The city says the moratorium is not in response to any pending applications, but is a proactive way for the city to stall any plans that could come forward.
"All around us cities are starting to take action on this subject. The issue is complicated and we did it as an emergency to place a 'hold' on any requests we might get,” said city administrator . “As of yesterday, we have not received any requests for a business license. We realized that as other cities were taking action, we also needed some time to study the issue and evaluate any changes we might need to make. This gives us six months to study the issue and come back with recommendations on the topic.”
The Bonney Lake City Council grappled with the same issue last year but decided not to impose any council action or moratorium. The issue was addressed in the public safety subcommittee meetings and various ideas on how to handle a dispensary application were discussed. However, the council decided to delay taking action on the issue.
“We are following this through the legislature and will take the appropriate action when we see if anything changes this session,” said Bonney Lake City Councilmember Laurie Carter.
The Washington State Cities Insurance Authority released a report in December recommending that cities take a closer look at medical marijuana dispensaries to see if they are in compliance with state law. Many businesses and cities throughout Washington have complained about the legality of dispensaries and the vague nature of the law as it stands today.

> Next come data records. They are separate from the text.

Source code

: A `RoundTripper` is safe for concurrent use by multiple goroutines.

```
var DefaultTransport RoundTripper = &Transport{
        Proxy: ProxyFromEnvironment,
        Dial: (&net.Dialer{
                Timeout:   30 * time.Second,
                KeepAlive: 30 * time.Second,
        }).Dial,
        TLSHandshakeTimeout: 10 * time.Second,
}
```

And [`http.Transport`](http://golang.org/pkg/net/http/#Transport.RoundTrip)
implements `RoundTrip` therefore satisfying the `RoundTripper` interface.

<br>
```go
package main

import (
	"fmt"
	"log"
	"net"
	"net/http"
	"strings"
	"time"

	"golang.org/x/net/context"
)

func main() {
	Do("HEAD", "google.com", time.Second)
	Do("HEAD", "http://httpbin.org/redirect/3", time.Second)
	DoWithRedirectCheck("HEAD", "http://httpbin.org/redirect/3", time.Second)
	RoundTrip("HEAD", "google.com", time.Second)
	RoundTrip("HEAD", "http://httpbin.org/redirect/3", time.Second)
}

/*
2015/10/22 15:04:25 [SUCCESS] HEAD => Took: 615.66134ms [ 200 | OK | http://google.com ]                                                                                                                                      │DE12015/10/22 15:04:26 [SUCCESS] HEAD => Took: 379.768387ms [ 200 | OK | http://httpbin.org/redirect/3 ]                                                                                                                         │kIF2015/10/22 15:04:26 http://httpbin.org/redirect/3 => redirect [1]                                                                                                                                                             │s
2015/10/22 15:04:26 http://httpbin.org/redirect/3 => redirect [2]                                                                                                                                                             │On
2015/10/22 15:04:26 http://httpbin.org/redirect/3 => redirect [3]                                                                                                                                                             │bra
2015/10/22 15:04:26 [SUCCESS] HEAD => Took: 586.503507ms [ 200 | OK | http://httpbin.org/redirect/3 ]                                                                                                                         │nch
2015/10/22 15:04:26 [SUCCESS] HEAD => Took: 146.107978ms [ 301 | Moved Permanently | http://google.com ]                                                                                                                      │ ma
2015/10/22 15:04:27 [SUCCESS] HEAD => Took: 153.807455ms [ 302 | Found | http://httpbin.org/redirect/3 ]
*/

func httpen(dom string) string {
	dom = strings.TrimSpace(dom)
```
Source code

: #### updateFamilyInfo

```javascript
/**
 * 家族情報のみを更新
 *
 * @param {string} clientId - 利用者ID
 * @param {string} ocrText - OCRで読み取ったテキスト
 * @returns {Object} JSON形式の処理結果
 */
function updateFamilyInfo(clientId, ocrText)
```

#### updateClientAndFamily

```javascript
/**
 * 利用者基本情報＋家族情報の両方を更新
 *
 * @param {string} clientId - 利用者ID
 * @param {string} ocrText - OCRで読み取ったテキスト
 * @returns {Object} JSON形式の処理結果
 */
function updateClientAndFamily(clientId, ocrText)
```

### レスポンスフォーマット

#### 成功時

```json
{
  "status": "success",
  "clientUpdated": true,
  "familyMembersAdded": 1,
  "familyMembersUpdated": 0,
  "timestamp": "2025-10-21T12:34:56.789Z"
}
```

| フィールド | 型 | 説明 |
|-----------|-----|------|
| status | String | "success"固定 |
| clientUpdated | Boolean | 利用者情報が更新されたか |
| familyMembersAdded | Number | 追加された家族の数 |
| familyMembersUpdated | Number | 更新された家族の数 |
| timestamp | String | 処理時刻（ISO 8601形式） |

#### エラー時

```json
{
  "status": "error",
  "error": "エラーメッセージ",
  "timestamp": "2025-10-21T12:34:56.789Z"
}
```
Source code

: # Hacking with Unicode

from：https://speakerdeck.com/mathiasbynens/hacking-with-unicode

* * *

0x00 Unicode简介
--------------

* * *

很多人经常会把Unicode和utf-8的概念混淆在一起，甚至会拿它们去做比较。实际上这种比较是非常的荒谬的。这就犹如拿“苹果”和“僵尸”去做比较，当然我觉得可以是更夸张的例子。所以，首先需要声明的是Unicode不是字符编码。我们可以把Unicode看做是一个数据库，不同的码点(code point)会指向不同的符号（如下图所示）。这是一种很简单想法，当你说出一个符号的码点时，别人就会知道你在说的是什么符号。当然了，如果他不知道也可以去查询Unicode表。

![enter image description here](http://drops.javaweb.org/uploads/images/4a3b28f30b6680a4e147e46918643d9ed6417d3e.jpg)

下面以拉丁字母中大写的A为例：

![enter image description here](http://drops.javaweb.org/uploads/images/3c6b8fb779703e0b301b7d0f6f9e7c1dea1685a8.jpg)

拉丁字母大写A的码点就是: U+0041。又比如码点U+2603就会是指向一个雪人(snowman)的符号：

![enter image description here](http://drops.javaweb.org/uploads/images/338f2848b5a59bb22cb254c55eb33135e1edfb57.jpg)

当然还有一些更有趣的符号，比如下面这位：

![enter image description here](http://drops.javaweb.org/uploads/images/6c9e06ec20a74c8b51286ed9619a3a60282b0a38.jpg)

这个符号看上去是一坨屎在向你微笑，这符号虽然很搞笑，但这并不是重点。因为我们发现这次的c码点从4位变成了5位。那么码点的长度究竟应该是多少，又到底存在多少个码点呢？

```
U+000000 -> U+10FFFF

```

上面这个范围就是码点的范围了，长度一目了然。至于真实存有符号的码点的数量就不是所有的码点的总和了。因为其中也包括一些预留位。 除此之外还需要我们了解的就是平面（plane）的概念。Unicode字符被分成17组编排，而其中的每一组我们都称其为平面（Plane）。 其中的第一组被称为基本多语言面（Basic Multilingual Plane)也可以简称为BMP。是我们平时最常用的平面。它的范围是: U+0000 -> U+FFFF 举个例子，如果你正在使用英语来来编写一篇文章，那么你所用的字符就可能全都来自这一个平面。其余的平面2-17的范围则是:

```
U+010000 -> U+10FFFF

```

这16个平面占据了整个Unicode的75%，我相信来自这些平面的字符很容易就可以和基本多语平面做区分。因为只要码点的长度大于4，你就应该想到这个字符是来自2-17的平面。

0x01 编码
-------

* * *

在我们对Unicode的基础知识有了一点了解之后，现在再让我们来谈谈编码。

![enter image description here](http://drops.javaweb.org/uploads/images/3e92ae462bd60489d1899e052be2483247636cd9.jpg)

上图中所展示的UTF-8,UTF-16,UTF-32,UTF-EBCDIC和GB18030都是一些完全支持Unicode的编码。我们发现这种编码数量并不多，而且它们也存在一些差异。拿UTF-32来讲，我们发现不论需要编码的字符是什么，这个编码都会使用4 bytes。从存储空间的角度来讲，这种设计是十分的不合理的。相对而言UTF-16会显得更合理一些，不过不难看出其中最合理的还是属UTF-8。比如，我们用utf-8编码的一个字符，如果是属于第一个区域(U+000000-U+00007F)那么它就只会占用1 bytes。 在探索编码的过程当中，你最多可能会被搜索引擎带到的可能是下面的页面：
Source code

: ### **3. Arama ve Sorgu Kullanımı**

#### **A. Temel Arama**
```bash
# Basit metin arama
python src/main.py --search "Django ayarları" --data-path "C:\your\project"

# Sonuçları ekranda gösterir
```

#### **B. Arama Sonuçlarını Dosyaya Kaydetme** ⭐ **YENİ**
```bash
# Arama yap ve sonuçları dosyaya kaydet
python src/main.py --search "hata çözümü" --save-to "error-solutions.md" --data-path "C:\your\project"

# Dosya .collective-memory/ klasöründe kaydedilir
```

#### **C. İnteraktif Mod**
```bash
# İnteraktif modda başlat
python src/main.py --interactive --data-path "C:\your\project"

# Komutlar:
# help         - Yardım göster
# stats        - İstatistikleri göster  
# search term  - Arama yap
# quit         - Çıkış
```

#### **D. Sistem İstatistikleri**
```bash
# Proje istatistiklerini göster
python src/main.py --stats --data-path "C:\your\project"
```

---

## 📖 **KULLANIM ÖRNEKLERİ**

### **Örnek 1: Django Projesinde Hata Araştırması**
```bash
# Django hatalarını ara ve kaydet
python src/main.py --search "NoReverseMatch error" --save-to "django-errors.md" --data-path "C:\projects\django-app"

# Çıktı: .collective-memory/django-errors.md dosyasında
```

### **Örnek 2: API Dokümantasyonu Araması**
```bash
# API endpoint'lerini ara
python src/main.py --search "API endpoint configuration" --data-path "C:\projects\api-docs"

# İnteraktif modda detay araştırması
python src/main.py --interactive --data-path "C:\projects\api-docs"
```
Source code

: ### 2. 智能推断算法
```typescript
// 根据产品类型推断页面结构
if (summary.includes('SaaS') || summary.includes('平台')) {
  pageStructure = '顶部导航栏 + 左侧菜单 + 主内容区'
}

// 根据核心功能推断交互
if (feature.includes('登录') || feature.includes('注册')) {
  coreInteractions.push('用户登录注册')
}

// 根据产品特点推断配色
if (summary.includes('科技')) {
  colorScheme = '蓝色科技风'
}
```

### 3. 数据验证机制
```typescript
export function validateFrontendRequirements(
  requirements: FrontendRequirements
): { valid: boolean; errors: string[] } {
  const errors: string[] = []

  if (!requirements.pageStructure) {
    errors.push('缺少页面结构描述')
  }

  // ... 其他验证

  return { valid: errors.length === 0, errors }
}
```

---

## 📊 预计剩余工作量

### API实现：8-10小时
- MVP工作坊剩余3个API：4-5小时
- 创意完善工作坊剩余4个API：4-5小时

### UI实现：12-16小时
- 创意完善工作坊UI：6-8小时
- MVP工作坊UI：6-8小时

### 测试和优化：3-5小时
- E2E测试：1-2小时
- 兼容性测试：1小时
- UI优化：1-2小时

The state’s ambiguous medical marijuana law has caused headaches among patients, medical providers and the law-enforcement community since voters passed Initiative 692 in 1998, which made medical marijuana legal under state law. The state tried to clarify the law in 2007, but much remains opaque and execution is inconsistent among localities and health-care providers.
Dispensaries, or businesses that sell medical marijuana, are not legal under state law. However, authorized patients are allowed to grow small numbers of plants and trade marijuana with one another. Patients may possess a 60-day supply of the drug.
For example, the law gives doctors a court defense if they discuss with patients the use of medical marijuana for certain “debilitating conditions,” but doctors are not explicitly protected from legal ramifications if they offer prescriptions and thus rarely give advice on dosage, methods of ingestion, or even where to find medical marijuana.
Medical marijuana remains illegal under federal law, meaning pharmacies cannot provide medical marijuana, insurance companies do not cover it, and future administrations could decide to increase enforcement and charge health-care providers and patients.
Currently, the legislature is considering another clarification to the state’s law, which would expand the legal use of medical marijuana and allow licensed dispensaries to operate in the state. But that bill might not end up on the floor until June.